Your task → Can you copy out, character for character, the text of the items below from the line with "ngeboten über emplu, verschiedene" up to and including the line with "betriebliche Altersvorsorge sowie"?

___ Information given

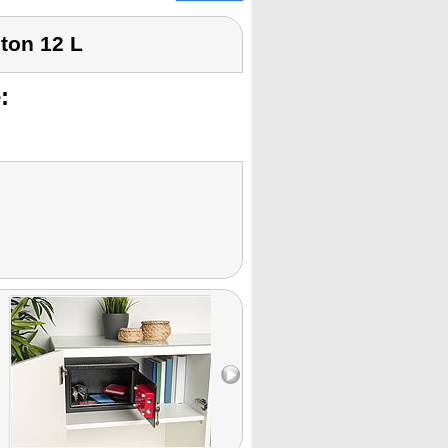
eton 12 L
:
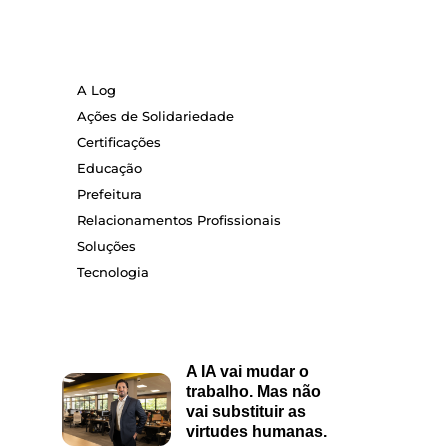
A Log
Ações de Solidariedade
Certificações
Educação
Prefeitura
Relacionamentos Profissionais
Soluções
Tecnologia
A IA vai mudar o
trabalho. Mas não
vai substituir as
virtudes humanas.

______
___ Information given

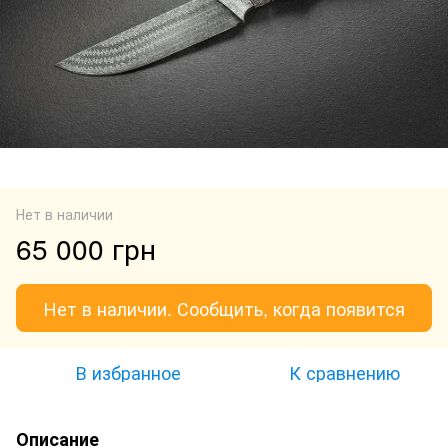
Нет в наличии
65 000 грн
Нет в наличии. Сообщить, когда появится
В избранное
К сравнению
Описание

______
___ Information given

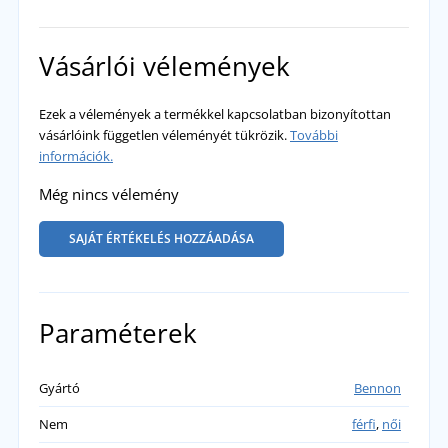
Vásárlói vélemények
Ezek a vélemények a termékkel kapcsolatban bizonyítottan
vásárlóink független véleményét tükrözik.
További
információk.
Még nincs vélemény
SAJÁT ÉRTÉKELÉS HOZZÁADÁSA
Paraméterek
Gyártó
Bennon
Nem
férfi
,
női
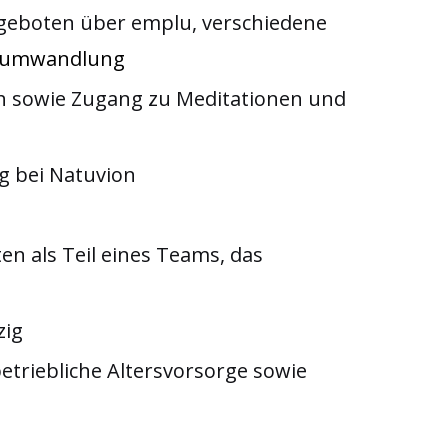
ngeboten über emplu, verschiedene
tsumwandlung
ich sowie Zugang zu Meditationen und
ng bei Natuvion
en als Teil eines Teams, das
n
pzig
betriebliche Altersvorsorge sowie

______

Answer →
ngeboten über emplu, verschiedene
tsumwandlung
ich sowie Zugang zu Meditationen und
ng bei Natuvion
en als Teil eines Teams, das
n
pzig
betriebliche Altersvorsorge sowie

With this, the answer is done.